His audience cheered, with some launching into the “Lock her up!” chant that has been popular with some Republicans for months.
Several speakers, including Greitens, noted that a Clinton political action committee has donated $500,000 to aid Missouri’s statewide Democratic ticket.
Walker unpopular with labor
Walker, in office since he won in 2010, has been a polarizing figure in the labor movement. Among other things, he led the fight to put in place a “right-to-work" law in Wisconsin, which bars unions and employers from requiring all workers in a bargaining unit to pay dues or fees.
Walker alluded to his efforts to curb labor rights indirectly Sunday. He contended that Wisconsin has a lower unemployment rate than Missouri – 4.1 percent to Missouri’s 5.2 percent – because of “a change a few years back.”
Walker said that Greitens holds similar views and will “clean up the mess in state government and make this state great again.”
Greitens called Walker “a perfect example of a strong conservative who stood against special interests, took on the status quo and got results for families.” Greitens added that, if elected, he'd commit to doing the same.
Greitens has repeatedly promised to sign a “right to work’’ law in Missouri.

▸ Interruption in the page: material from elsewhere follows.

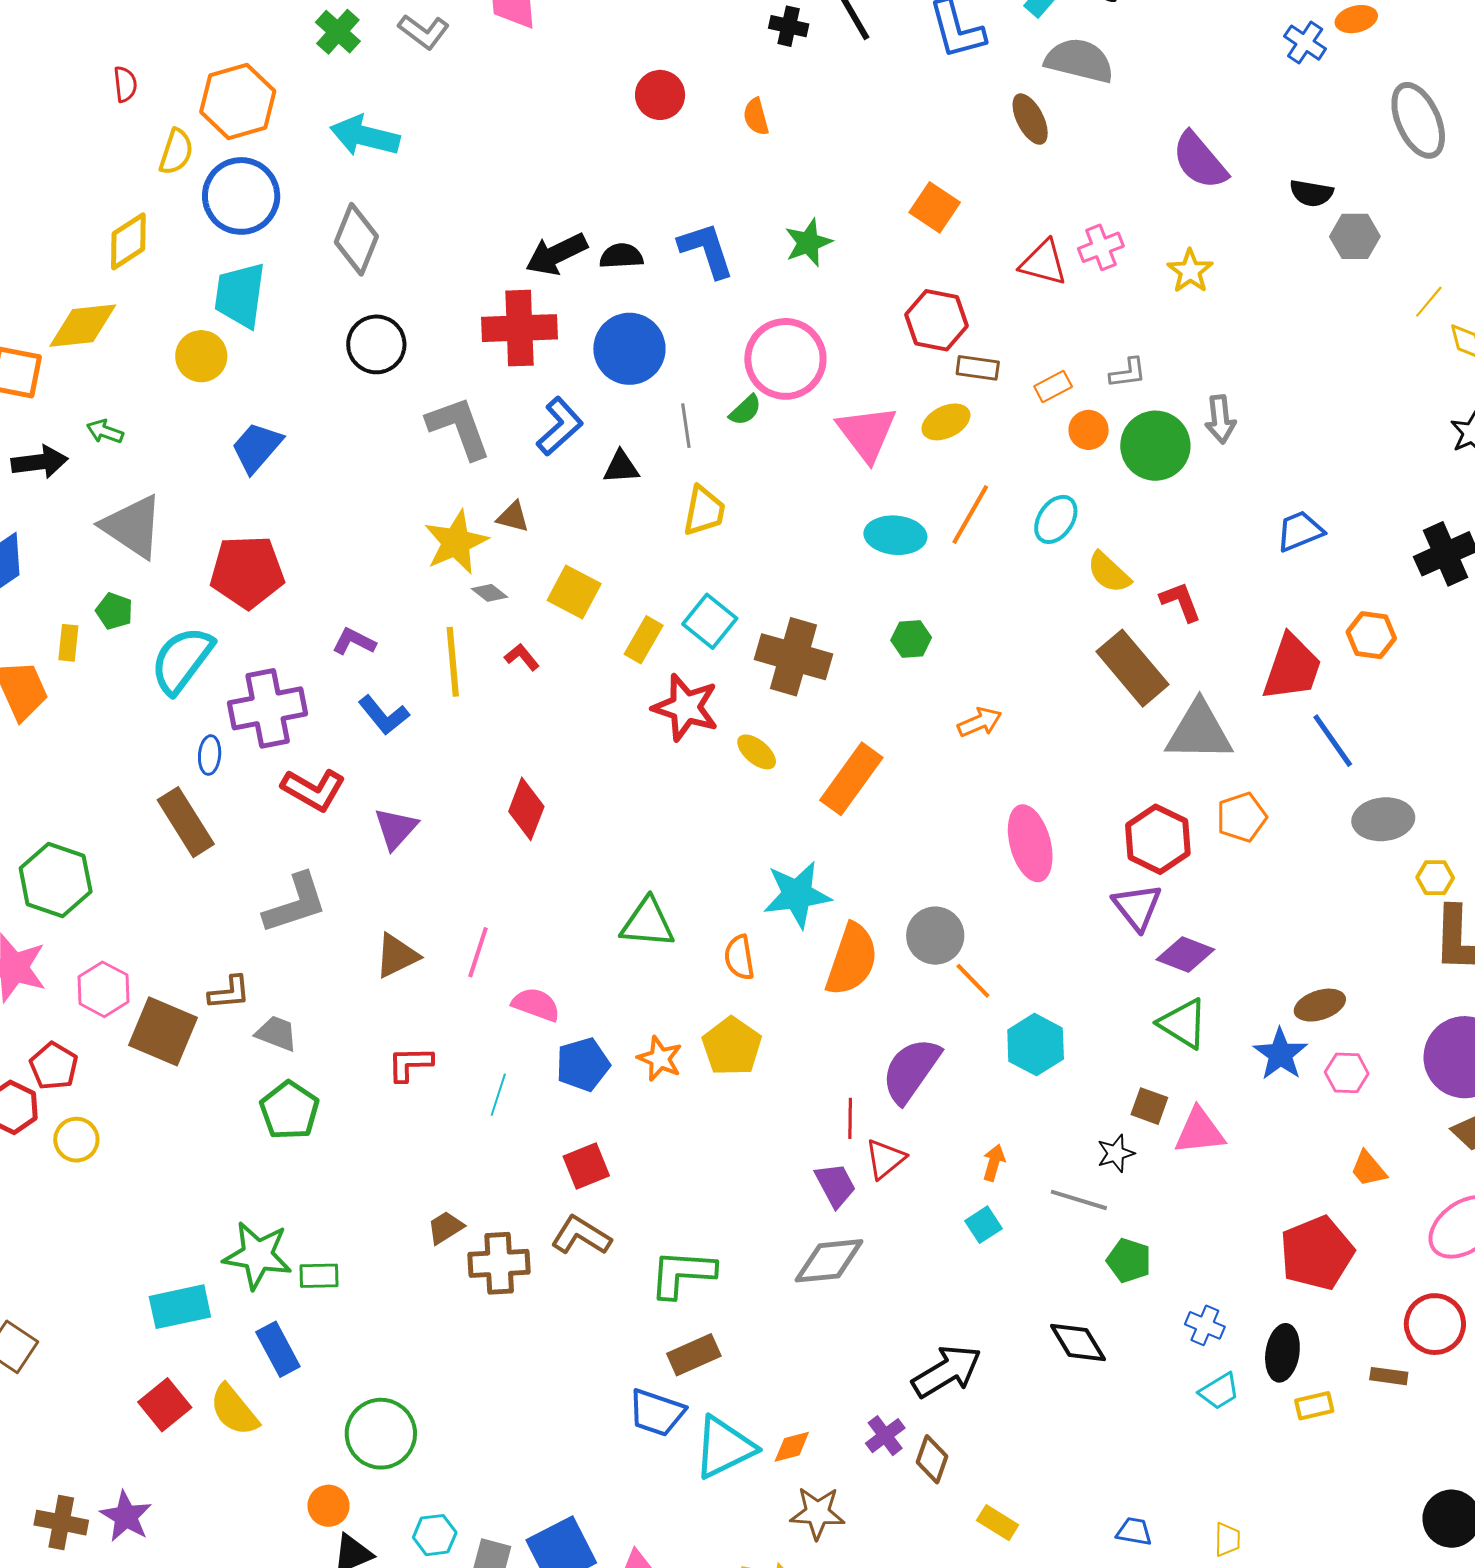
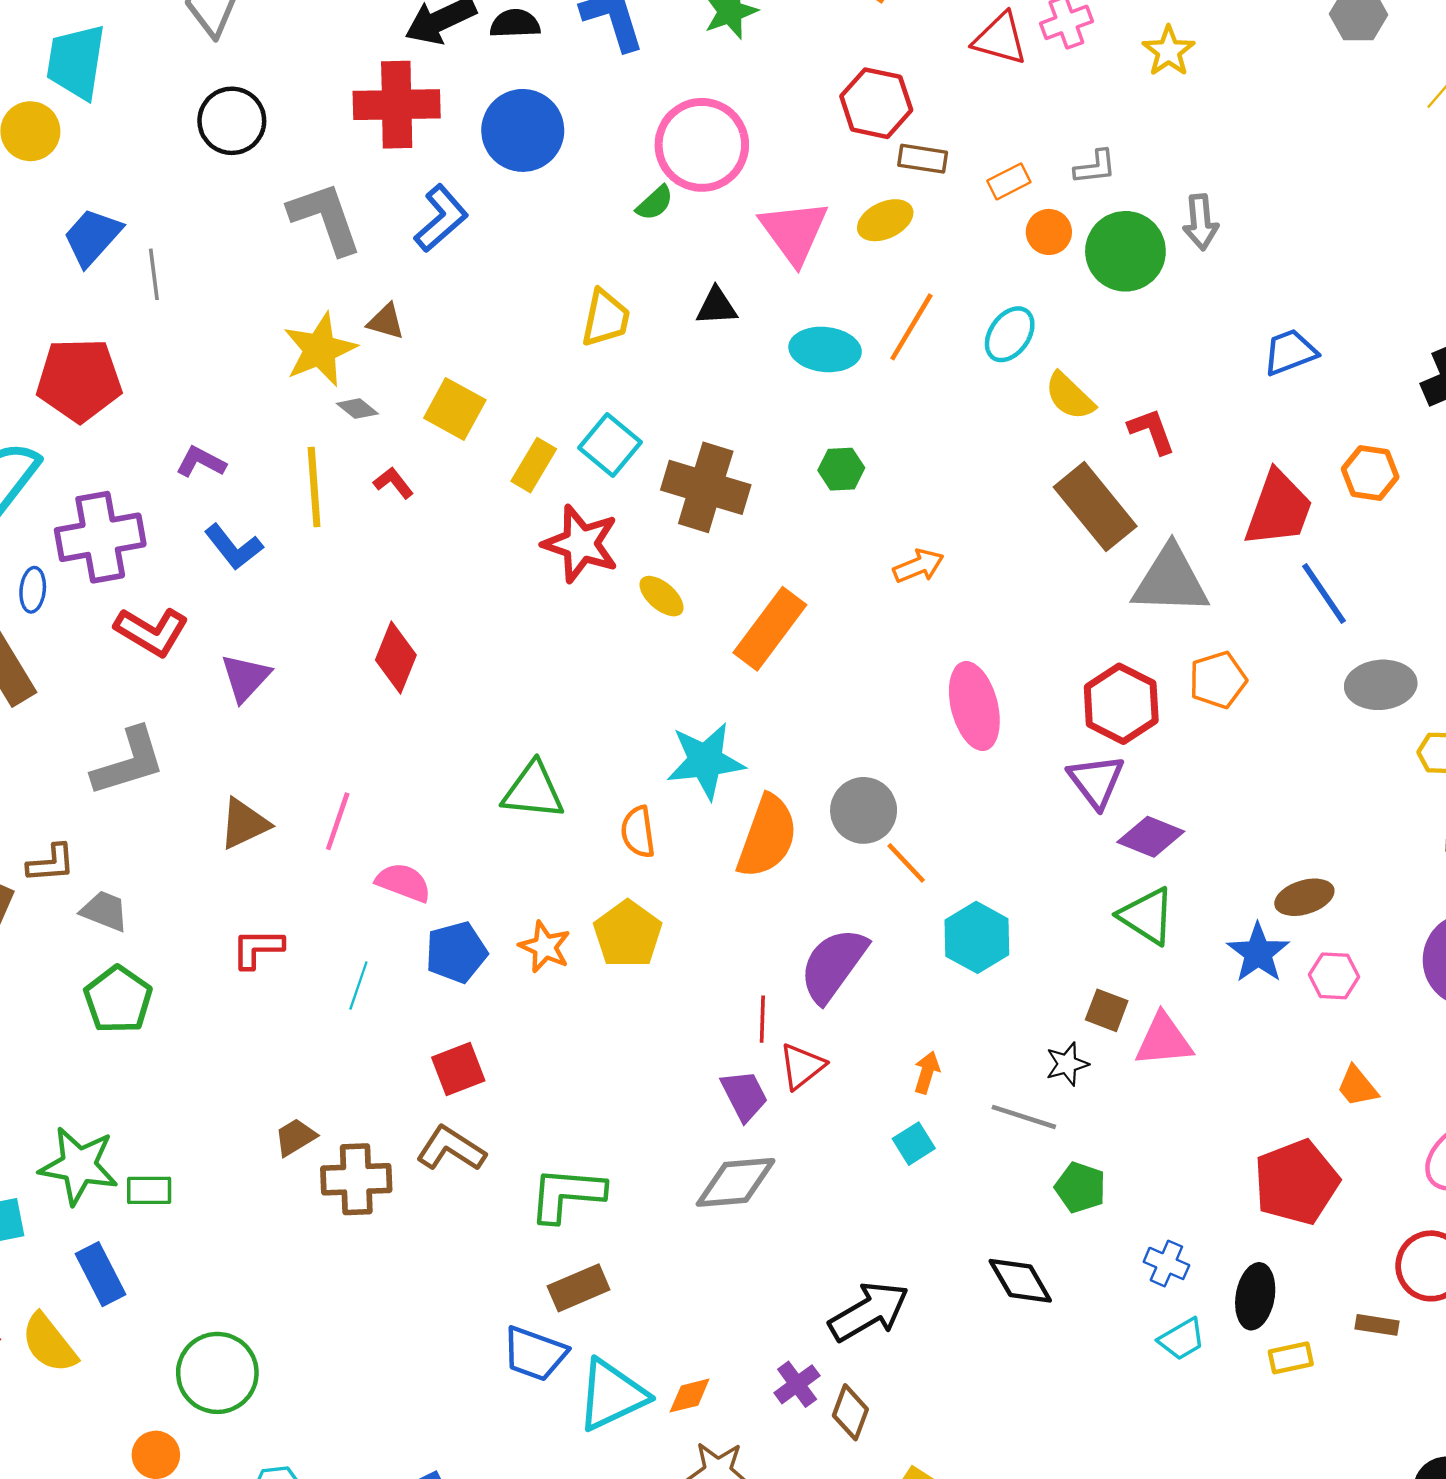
gray line: (686, 426) -> (154, 274), moved
black triangle: (621, 467) -> (716, 306), moved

Gov. Jay Nixon has blocked several efforts by the General Assembly’s GOP majority to put such a measure into effect.
Missouri AFL-CIO President Mike Louis contended in a statement Sunday that Walker’s own presidential bid fizzled because of “his anti-working people policies. ... I’m glad he is here. It clearly demonstrates that Eric Greitens is cut from the same cloth. Greitens policies would endanger our paychecks and our safety at work.”
At the rally, Greitens repeated his longstanding attacks against Koster, such as pointing out that a sizable chunk of Koster’s campaign money has come from unions.
Greitens has called Koster “corrupt" and asserted Sunday that Koster’s counterattacks have been launched because Koster “is clearly desperate because his 22-year career in politics is coming to an end.”
Greitens and Walker slammed Koster’s support for expanding Medicaid in the state, as recommended by the federal Affordable Care Act, also known as Obamacare. Walker also has blocked Medicaid expansion in Wisconsin.
Koster’s campaign replied, in part, “Scott Walker and Eric Greitens are a perfect pair. Just like Walker, Eric wants to cut funding for public schools, fight against fair wages for workers, and withhold resources from hospitals in need. Both have also shown they will do absolutely anything to feed their ambitions to climb the political ladder.”